| The input |
——

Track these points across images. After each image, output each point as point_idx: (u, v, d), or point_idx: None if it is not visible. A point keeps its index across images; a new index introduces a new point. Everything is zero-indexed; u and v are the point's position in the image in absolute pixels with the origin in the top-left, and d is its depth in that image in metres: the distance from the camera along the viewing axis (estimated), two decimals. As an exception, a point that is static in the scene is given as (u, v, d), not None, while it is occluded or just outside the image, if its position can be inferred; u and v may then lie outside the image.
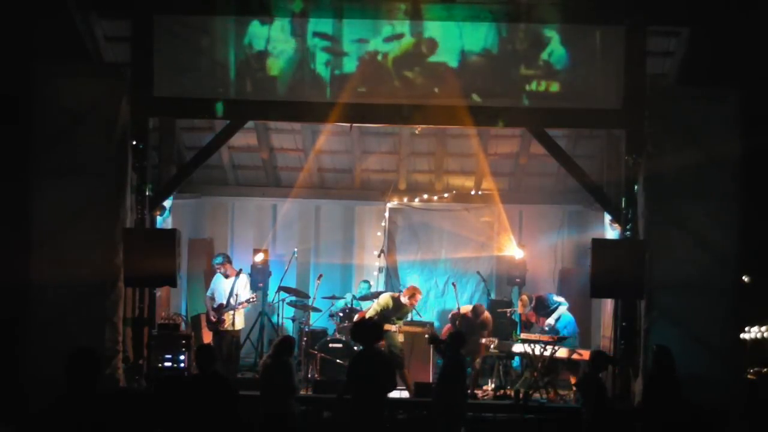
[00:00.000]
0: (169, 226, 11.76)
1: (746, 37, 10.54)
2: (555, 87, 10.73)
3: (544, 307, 11.72)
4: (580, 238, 13.55)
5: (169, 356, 10.74)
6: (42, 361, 9.35)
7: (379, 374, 7.98)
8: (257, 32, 10.74)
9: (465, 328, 11.23)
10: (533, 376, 11.02)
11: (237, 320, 11.59)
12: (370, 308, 11.46)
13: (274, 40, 10.75)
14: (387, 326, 10.85)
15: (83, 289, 9.89)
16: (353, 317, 12.22)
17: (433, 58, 10.72)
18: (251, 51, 10.74)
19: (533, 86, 10.74)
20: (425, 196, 14.36)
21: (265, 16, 10.71)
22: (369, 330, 8.36)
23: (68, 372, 5.48)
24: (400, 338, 11.21)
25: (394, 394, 10.52)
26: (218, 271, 11.83)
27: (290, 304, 12.90)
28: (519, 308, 12.09)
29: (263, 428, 8.58)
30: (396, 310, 11.22)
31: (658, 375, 8.40)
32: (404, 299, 11.21)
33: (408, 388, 10.89)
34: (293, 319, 12.88)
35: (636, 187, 10.58)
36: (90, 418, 5.41)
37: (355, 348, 10.68)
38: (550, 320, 11.55)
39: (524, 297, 12.13)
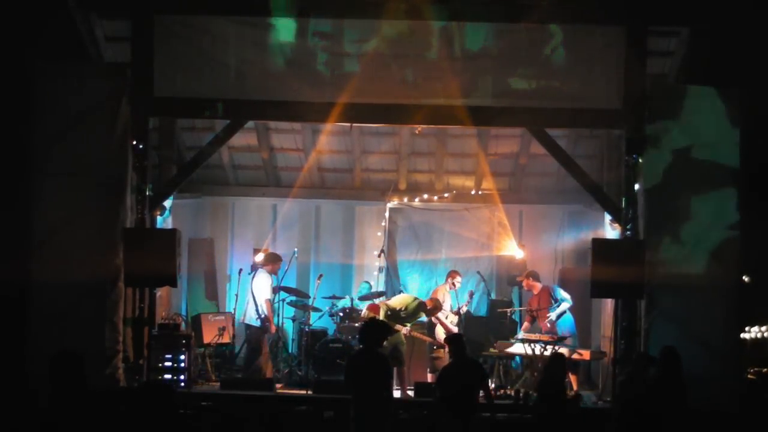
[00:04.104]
0: (170, 226, 11.75)
1: (746, 36, 10.56)
2: (555, 87, 10.72)
3: (548, 296, 11.74)
4: (580, 238, 13.54)
5: (169, 356, 10.72)
6: (42, 362, 9.31)
7: (378, 372, 7.96)
8: (257, 32, 10.73)
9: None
10: (533, 376, 11.03)
11: None
12: (391, 300, 11.73)
13: (274, 39, 10.75)
14: (398, 327, 11.21)
15: (83, 289, 9.88)
16: (353, 317, 12.26)
17: (433, 58, 10.71)
18: (251, 50, 10.74)
19: (533, 86, 10.73)
20: (425, 196, 14.35)
21: (265, 16, 10.72)
22: (377, 330, 8.31)
23: (51, 375, 5.47)
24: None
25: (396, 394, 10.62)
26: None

——

| Instructions to follow |
Beginning with the line that contains "36: (90, 418, 5.41)" and ending with the last line of the entries above, repeat each line exactly, but not the pictures.

| Response to the exercise |
36: (90, 418, 5.41)
37: (355, 348, 10.68)
38: (550, 320, 11.55)
39: (524, 297, 12.13)
[00:04.104]
0: (170, 226, 11.75)
1: (746, 36, 10.56)
2: (555, 87, 10.72)
3: (548, 296, 11.74)
4: (580, 238, 13.54)
5: (169, 356, 10.72)
6: (42, 362, 9.31)
7: (378, 372, 7.96)
8: (257, 32, 10.73)
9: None
10: (533, 376, 11.03)
11: None
12: (391, 300, 11.73)
13: (274, 39, 10.75)
14: (398, 327, 11.21)
15: (83, 289, 9.88)
16: (353, 317, 12.26)
17: (433, 58, 10.71)
18: (251, 50, 10.74)
19: (533, 86, 10.73)
20: (425, 196, 14.35)
21: (265, 16, 10.72)
22: (377, 330, 8.31)
23: (51, 375, 5.47)
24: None
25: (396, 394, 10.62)
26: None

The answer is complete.